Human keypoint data

==*==

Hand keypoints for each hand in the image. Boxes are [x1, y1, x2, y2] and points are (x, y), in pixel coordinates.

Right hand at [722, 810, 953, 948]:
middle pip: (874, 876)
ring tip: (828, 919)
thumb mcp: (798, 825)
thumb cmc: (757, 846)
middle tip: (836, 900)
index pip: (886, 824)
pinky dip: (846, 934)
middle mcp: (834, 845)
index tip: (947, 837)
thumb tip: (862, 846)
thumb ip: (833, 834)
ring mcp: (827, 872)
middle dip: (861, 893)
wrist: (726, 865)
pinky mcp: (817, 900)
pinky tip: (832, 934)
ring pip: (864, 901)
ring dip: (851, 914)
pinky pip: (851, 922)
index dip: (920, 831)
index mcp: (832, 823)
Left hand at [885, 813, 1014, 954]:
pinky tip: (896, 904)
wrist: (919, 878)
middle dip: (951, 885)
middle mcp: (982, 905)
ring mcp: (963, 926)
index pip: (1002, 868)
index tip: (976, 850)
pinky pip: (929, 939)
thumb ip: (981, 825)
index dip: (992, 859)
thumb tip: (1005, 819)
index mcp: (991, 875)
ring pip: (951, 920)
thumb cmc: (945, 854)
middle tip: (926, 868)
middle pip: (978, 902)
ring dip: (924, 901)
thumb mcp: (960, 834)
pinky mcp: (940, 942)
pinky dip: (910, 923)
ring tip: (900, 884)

==*==

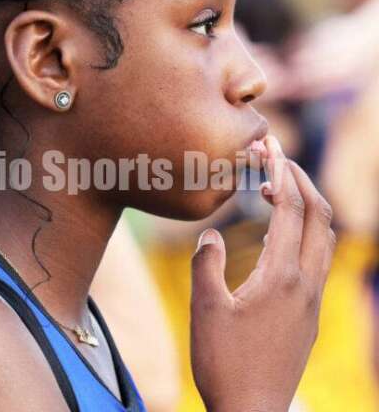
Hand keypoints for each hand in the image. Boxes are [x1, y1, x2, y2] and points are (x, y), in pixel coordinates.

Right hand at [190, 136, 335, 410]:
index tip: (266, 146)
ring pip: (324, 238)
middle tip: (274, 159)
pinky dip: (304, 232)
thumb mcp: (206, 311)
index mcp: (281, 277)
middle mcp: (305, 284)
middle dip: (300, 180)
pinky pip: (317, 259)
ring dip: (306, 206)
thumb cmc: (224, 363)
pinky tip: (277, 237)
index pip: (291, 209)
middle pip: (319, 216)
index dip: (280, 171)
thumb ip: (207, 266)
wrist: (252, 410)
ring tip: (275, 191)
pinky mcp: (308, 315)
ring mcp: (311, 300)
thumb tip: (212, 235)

==*==

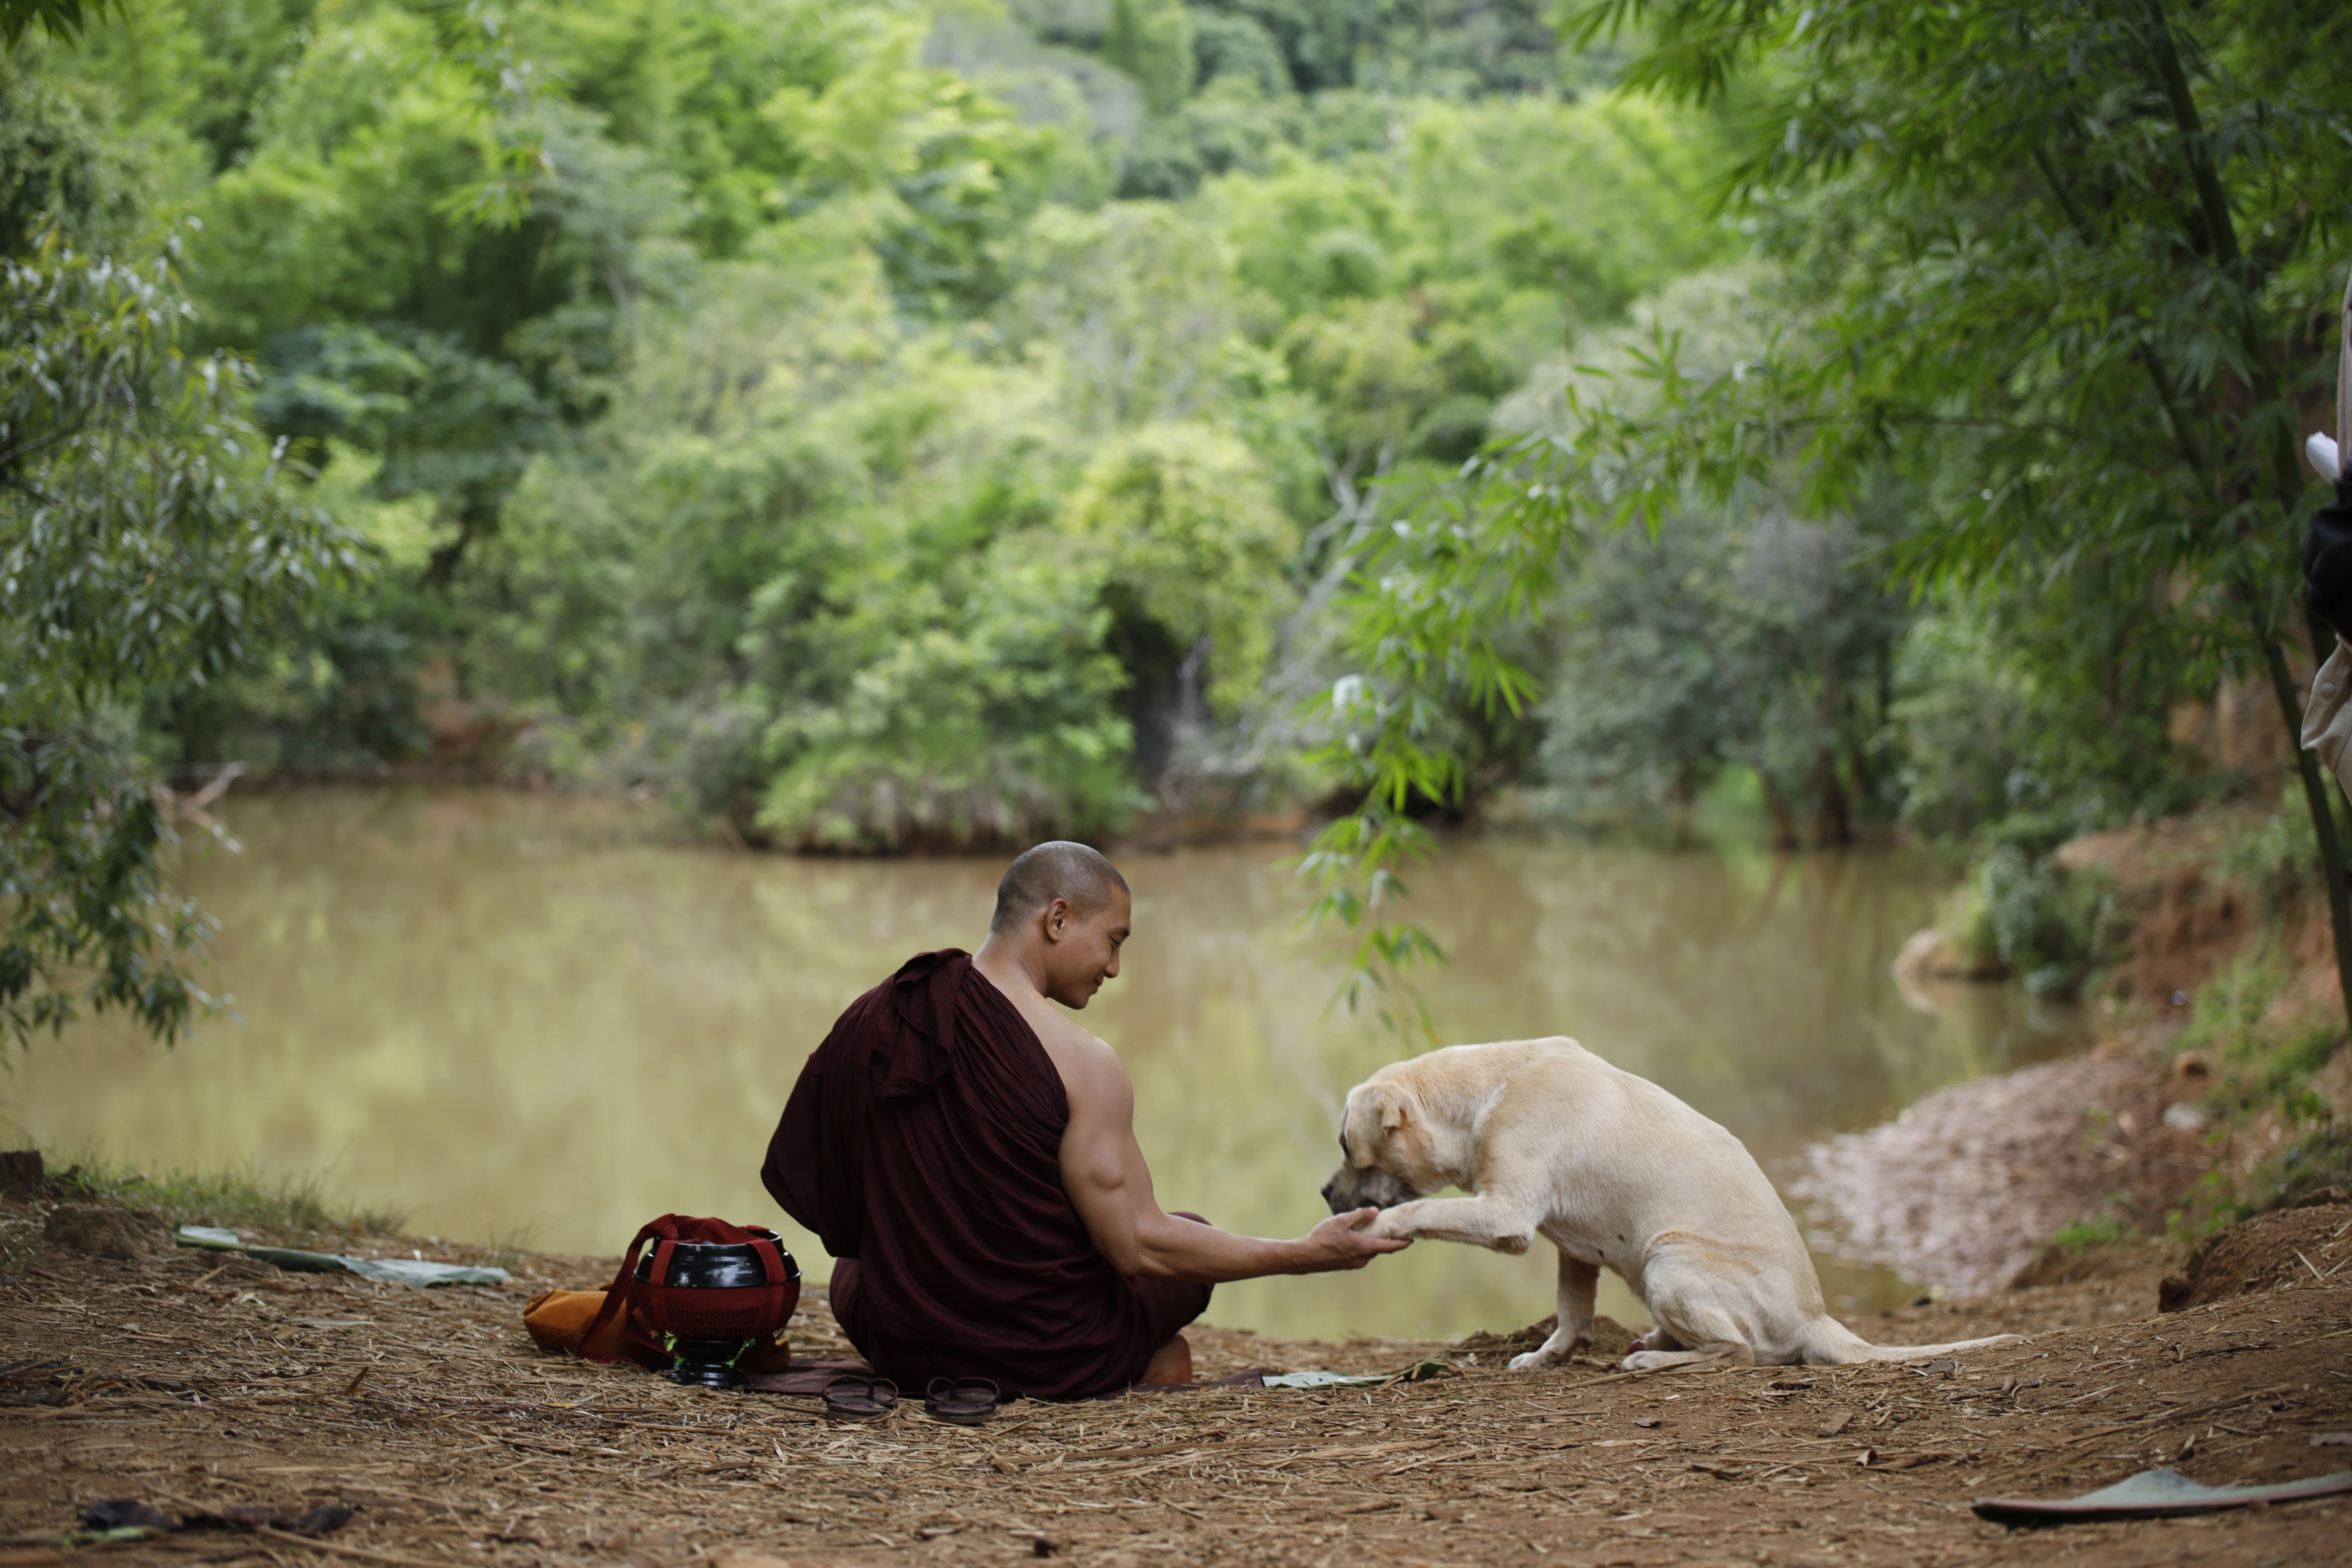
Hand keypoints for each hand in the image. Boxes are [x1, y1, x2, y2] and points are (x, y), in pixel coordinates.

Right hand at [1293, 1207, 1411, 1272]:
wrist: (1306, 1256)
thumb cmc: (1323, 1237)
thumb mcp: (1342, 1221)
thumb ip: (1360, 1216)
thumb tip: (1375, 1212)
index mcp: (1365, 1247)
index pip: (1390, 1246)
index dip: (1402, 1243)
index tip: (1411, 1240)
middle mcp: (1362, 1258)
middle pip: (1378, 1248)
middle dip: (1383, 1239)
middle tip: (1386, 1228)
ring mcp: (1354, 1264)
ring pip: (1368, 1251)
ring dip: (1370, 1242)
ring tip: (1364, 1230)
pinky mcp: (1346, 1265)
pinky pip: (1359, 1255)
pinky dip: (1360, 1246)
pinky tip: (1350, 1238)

==*==

Your instructions
Write down, word for word, the lines above from the one containing "middle dip: (300, 180)" through the one containing "thumb tip: (212, 235)", both ends included.

The completed task
middle dip: (300, 180)
pinky pip: (317, 259)
ring dip: (306, 206)
thumb cmc: (224, 363)
pinky tip: (277, 237)
index pip: (291, 209)
middle pip: (319, 216)
index dip: (280, 171)
thumb ip: (207, 266)
wrist: (252, 410)
ring tip: (275, 191)
pinky mcp: (308, 315)
ring mcp: (311, 300)
thumb tip: (212, 235)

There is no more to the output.